Microfilaria causing nephrotic syndrome: Highlighting the importance of diethylcarbamazine provocation test for diagnosis

J Family Med Prim Care. 2022 Jul;11(7):4002-4005. doi: 10.4103/jfmpc.jfmpc_2410_21. Epub 2022 Jul 22.

Abstract

Filarial parasite infestation not only affects the structure and function of lymphatic vessels but is also associated with extralymphatic pathology and disease. Incidence of renal involvement in microfilaria carriers has led to increased cognizance of extralymphatic presentation.
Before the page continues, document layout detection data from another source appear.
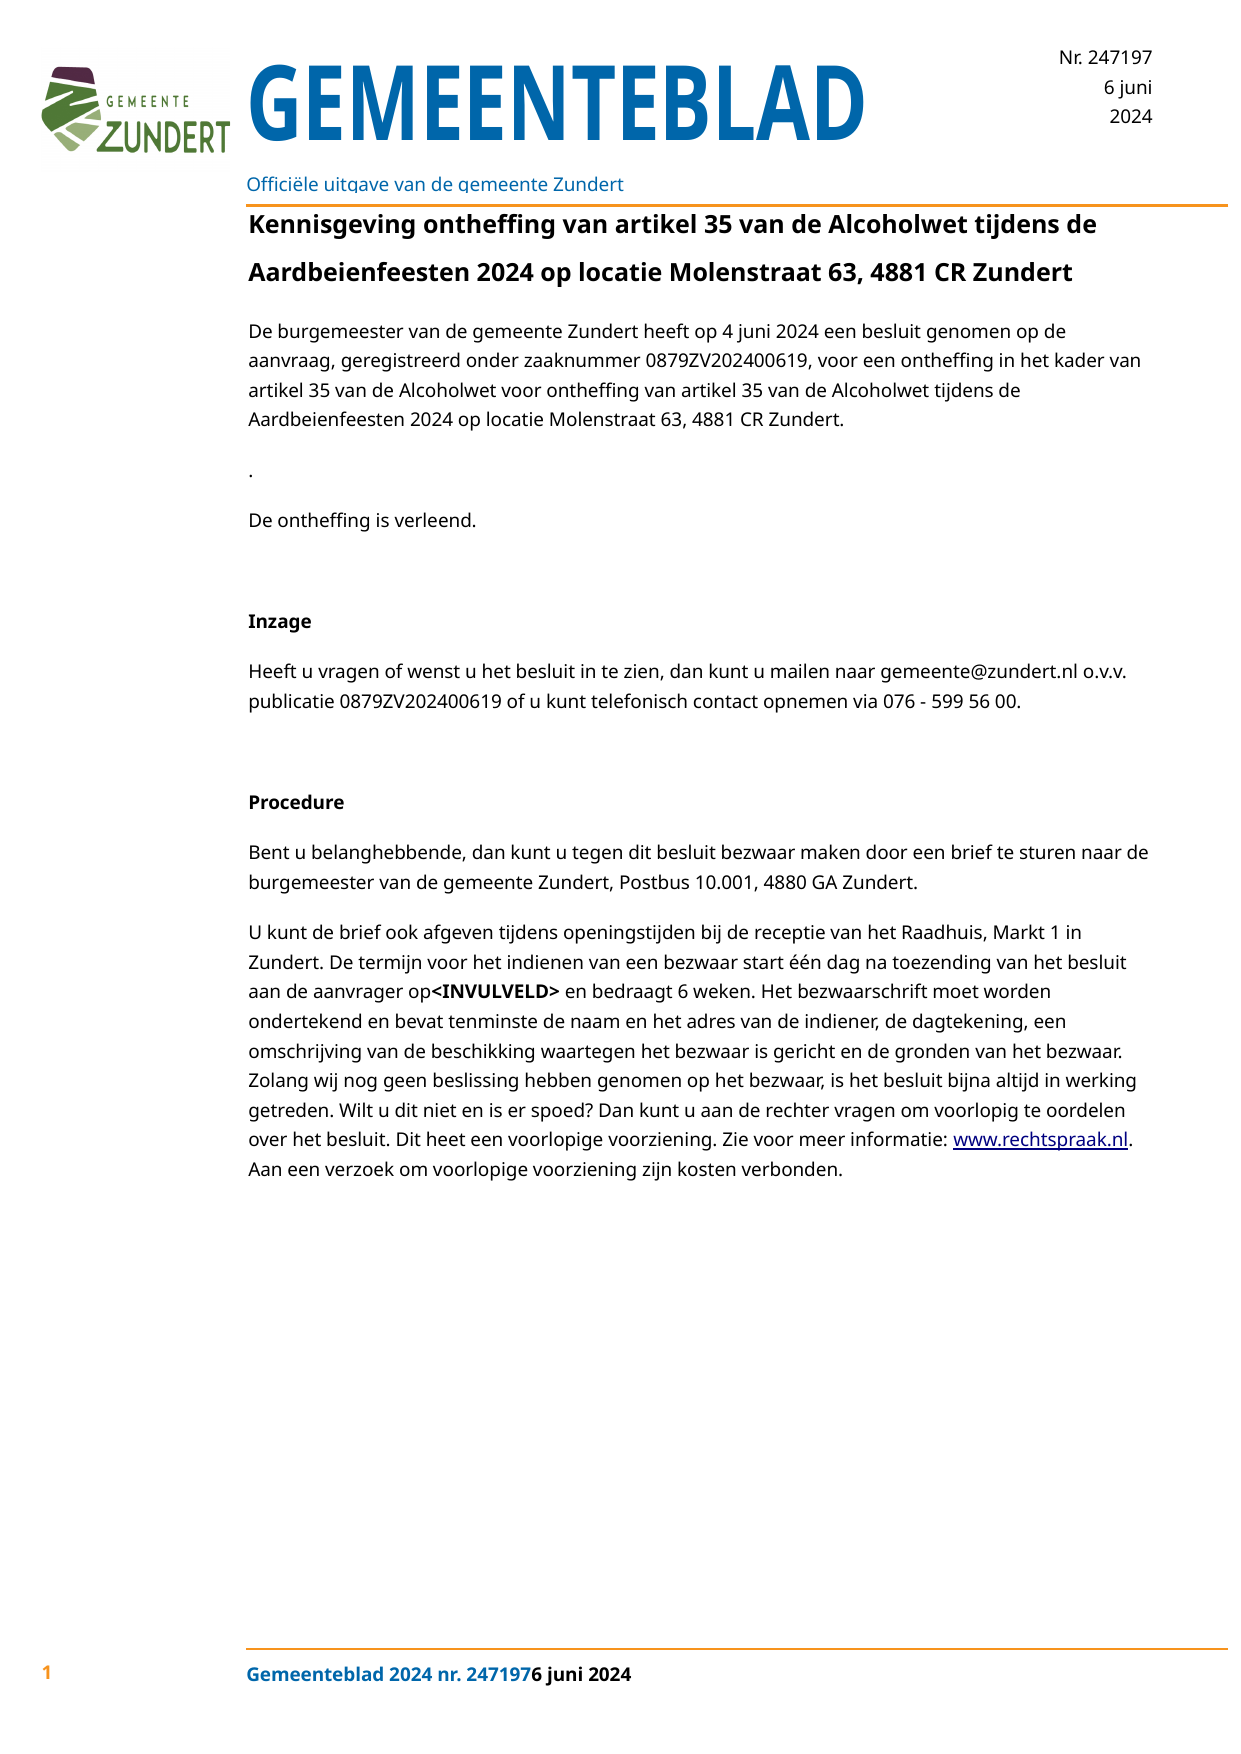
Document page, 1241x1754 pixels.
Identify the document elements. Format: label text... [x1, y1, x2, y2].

text Heeft u vragen of wenst u het besluit in te zien, dan kunt u mailen naar gemeente@zundert.nl o.v.v. publicatie 0879ZV202400619 of u kunt telefonisch contact opnemen via 076 - 599 56 00. [248, 659, 1152, 714]
text . [248, 457, 1152, 483]
text Bent u belanghebbende, dan kunt u tegen dit besluit bezwaar maken door een brief te sturen naar de burgemeester van de gemeente Zundert, Postbus 10.001, 4880 GA Zundert. [248, 839, 1152, 895]
text De burgemeester van de gemeente Zundert heeft op 4 juni 2024 een besluit genomen op de aanvraag, geregistreerd onder zaaknummer 0879ZV202400619, voor een ontheffing in het kader van artikel 35 van de Alcoholwet voor ontheffing van artikel 35 van de Alcoholwet tijdens de Aardbeienfeesten 2024 op locatie Molenstraat 63, 4881 CR Zundert. [248, 318, 1152, 432]
picture [41, 47, 231, 172]
text De ontheffing is verleend. [248, 507, 1152, 533]
text U kunt de brief ook afgeven tijdens openingstijden bij de receptie van het Raadhuis, Markt 1 in Zundert. De termijn voor het indienen van een bezwaar start één dag na toezending van het besluit aan de aanvrager op<INVULVELD> en bedraagt 6 weken. Het bezwaarschrift moet worden ondertekend en bevat tenminste de naam en het adres van de indiener, de dagtekening, een omschrijving van de beschikking waartegen het bezwaar is gericht en de gronden van het bezwaar. Zolang wij nog geen beslissing hebben genomen op het bezwaar, is het besluit bijna altijd in werking getreden. Wilt u dit niet en is er spoed? Dan kunt u aan de rechter vragen om voorlopig te oordelen over het besluit. Dit heet een voorlopige voorziening. Zie voor meer informatie: www.rechtspraak.nl. Aan een verzoek om voorlopige voorziening zijn kosten verbonden. [248, 919, 1152, 1182]
text Inzage [248, 608, 1152, 634]
text Kennisgeving ontheffing van artikel 35 van de Alcoholwet tijdens de Aardbeienfeesten 2024 op locatie Molenstraat 63, 4881 CR Zundert [248, 207, 1152, 288]
text Procedure [248, 789, 1152, 815]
Literature set forth clinical syndromes having extralymphatic manifestation of filaria. The diagnosis of filariasis is done by visualisation of microfilaria in peripheral blood smear, lymphatic tissue. Other modalities of diagnosis are Enzyme linked immunosorbent assay (ELISA), Immunochromatographic test. Diethyl carbamazine (DEC) provocation test usually is done to detect microfilaria in night blood smear due to the nocturnal periodicity of microfilaria. The drug DEC flushes the microfilaria into the peripheral circulation leading to high probability of detection. We present a case of a 59-year-old male who was diagnosed as nephrotic syndrome and after a DEC challenge we detected microfilaria in the peripheral smear confirming microfilaria-induced Nephrotic Syndrome after all other secondary conditions were excluded.

Keywords: Filaria; microfilaria; nephrotic syndrome.